THE $4 TRILLION
ESG DIVIDEND

Bottom line benefits of adopting ESG practices

Executive Summary

Businesses globally are attempting to negotiate an unprecedented range of existential challenges from supply chain disruption to heightened geopolitical tension. Together, they have created a perfect storm of uncertainty and  apprehension.

Meanwhile, they face ever louder calls  to take responsibility for the impact their strategic decisions and policies have on employees, customers, the  communities in which they operate and  the environment we all share.


Environmental, Social and Governance  (ESG) issues have never been so  prominent. They influence the lending  criteria of banks, investment sentiment of  corporate financiers, spending decisions  of customers and the ability to hire the  most talented staff.


Covid has accelerated adoption of ESG principles … and the positive impact  on companies strongly committed to  pursuing high standards in ESG has been dramatic, as this study by Moore Global  reveals.


Moore Global commissioned the Centre  for Business and Economic Research  (Cebr) to investigate the rate of adoption of ESG principles in key economic areas –  the United States, Europe and Australia.  Cebr also analysed bottom line benefits  recognised among the 1,262 large firms  we surveyed.


Businesses placing greater emphasis  on ESG over the last three years have  seen revenues increase by almost 10%  in that time.

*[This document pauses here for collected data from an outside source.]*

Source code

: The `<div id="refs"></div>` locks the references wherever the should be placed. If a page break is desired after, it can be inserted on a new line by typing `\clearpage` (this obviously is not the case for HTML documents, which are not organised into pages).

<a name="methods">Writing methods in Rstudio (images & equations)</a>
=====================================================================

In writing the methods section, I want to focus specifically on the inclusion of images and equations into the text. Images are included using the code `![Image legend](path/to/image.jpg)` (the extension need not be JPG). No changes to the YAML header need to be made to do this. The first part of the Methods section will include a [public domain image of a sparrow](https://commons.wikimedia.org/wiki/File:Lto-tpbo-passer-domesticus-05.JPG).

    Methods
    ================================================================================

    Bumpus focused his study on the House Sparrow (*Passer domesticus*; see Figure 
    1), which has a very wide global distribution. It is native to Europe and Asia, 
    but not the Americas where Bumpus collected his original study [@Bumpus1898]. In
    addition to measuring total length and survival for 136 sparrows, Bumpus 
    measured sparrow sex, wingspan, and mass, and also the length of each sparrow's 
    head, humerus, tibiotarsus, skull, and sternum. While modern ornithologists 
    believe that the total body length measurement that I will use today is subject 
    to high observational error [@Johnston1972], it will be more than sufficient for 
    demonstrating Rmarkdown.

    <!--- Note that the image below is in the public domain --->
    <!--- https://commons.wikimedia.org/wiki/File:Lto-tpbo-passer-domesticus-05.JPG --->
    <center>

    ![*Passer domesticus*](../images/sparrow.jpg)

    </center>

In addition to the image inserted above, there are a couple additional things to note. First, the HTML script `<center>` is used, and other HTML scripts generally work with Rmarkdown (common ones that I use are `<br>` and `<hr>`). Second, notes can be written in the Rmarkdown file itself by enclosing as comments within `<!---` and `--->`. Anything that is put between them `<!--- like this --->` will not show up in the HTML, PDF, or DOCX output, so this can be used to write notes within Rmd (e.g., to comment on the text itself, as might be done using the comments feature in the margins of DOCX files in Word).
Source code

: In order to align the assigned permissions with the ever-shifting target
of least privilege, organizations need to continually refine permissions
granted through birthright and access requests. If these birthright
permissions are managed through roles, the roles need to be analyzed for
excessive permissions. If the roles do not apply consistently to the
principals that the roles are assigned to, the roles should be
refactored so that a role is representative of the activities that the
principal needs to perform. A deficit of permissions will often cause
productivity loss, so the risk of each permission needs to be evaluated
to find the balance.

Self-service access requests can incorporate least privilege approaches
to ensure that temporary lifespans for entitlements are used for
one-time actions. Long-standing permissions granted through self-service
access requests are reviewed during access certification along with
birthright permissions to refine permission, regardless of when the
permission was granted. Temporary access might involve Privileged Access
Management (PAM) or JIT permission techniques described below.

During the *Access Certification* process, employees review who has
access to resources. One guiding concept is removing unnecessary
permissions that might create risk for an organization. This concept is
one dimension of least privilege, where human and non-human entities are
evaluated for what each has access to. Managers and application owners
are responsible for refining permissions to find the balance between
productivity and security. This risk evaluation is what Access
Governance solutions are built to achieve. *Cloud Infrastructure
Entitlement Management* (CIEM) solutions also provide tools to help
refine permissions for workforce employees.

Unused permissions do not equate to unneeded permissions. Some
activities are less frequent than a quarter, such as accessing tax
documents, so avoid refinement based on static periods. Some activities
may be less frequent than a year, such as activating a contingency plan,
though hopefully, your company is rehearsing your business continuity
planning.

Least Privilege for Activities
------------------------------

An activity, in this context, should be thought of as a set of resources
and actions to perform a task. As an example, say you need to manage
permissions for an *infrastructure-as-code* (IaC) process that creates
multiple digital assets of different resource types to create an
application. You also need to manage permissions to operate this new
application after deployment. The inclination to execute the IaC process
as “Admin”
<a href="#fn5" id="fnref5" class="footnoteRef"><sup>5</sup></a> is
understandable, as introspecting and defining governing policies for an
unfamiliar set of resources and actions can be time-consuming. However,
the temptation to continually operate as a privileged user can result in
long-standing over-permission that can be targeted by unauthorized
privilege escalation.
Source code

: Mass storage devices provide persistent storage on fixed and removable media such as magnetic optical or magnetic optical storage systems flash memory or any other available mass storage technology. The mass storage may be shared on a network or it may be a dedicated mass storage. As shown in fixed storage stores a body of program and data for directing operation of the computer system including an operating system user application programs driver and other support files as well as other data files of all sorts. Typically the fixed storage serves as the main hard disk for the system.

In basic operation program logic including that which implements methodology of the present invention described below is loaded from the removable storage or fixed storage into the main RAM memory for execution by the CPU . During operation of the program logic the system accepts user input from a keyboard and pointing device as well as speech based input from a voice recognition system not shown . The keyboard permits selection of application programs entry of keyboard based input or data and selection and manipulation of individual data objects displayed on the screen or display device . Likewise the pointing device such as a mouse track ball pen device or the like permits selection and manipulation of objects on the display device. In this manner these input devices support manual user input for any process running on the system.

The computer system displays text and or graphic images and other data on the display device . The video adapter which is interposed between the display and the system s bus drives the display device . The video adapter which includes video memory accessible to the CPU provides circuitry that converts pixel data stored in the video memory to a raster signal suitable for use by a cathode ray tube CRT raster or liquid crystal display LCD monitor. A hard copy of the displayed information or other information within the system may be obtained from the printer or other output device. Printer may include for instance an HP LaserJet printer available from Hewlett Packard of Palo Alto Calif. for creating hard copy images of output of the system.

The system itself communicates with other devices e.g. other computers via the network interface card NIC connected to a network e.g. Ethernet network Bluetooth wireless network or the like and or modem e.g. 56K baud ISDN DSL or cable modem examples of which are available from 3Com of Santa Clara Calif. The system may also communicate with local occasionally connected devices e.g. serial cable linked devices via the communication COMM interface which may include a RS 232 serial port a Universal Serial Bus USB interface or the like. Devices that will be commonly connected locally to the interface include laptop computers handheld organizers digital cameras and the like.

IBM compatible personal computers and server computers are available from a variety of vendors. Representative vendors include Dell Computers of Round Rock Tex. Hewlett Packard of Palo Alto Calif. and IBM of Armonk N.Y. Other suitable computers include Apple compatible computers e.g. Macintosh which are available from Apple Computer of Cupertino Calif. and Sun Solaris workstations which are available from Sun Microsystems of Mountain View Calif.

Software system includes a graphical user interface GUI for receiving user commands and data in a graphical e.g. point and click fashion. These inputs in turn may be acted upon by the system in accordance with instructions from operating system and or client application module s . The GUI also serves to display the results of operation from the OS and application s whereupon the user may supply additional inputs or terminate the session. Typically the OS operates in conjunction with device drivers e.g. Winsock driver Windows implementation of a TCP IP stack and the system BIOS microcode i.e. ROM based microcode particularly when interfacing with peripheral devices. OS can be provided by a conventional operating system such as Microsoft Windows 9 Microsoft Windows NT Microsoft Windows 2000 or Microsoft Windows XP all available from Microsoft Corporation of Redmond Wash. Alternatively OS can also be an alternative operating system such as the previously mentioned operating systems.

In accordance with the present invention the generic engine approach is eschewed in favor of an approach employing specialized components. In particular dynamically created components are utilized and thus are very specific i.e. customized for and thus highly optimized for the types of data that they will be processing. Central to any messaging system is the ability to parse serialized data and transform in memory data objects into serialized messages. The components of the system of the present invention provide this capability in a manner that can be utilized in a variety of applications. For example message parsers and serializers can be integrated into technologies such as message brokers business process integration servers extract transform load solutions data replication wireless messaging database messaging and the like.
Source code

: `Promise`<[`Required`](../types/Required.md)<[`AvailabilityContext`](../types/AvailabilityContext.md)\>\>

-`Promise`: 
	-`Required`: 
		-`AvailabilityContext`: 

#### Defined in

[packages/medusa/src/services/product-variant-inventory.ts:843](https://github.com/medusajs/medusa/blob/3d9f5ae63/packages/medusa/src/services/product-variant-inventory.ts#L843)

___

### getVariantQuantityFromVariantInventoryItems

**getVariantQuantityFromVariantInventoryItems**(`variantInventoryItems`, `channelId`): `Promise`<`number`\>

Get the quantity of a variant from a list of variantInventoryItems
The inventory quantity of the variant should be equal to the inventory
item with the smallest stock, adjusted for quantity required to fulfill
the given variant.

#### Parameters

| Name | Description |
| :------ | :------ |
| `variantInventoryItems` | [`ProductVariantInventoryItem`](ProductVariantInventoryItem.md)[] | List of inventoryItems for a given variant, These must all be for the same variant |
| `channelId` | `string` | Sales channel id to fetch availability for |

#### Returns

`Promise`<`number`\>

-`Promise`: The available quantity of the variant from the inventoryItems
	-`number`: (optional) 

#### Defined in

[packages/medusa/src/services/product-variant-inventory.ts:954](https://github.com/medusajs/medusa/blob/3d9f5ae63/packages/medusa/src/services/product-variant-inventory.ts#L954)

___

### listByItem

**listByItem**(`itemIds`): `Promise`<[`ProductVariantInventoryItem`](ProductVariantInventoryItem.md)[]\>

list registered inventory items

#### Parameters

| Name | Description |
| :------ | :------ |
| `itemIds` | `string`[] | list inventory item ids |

This compares to revenue  growth of just 4.5% for businesses that  demonstrated a comparatively lower  commitment to ESG.


Across our sample countries, this  revenue uplift is estimated at $3.1 trillion for businesses placing greater  importance on ESG.

10% Sales growth for ESG adopters

Indeed, if all large businesses in our surveyed countries had witnessed the same rate of growth as the most committed ESG adopters, the total revenues across all businesses in the survey would have been 27% higher at almost $4 trillion.

That is equivalent to a $45 million uplift for each large business.


Companies placing greater emphasis on ESG over the last three years have seen income rise by almost 10% – more than double the rate of those companies that have not given it as much prominence.


The rate of profit growth among keen ESG adopters slightly lagged income growth, at 9.1% versus almost 10%. However, it still represented significant outperformance. Their profit growth over three years was almost three times greater than ESG laggards which achieved an uplift of 3.7%.


Revenues and profits are related to the strength of the underlying business and one key metric for most companies is the level of repeat business from customers. Some 83% of firms placing greater importance on ESG principles reported that their actions had improved customer retention.


Of course, committing to high ESG standards does not come without costs and a majority of business leaders said they had to  commit financial resources in order to take full advantage of the potential ESG dividend. This may explain the slight differential between revenue and profit growth. 


While the overwhelming majority of companies had to invest to improve their ESG performance, the costs appear to be offset by improved access to sources of finance. Some 84% reported that their ability to attract external investment had improved slightly or significantly.

Adopting ESG has been good for employment as well as revenue and profits, with firms placing greater emphasis on ESG seeing headcount grow more than twice as fast as those less committed. This is particularly impressive given the effects of the so-called Great Resignation – millions leaving their jobs during Covid, never to return.

ESG principles are widespread in corporate strategy documents, and more than half (51%) of large firms now have a dedicated ESG job role. 


The US has a higher share of ESG jobs than other countries while Australian companies, operating in an economy heavily reliant on natural resources, are the most engaged in putting ESG principles in to practice. 


However, as this study proves, ESG is not about making sweeping statements in corporate brochures or tick-box “benchmarking” surveys. 


Companies that have diversity of thought among their leadership teams and embrace ideas from traditionally underrepresented populations are able to adapt to market changes quicker – and are more profitable.


For companies that are ESG laggards, the future is less certain: one of sluggish growth, continued staff shortages and market share ebbing away to more committed competitors.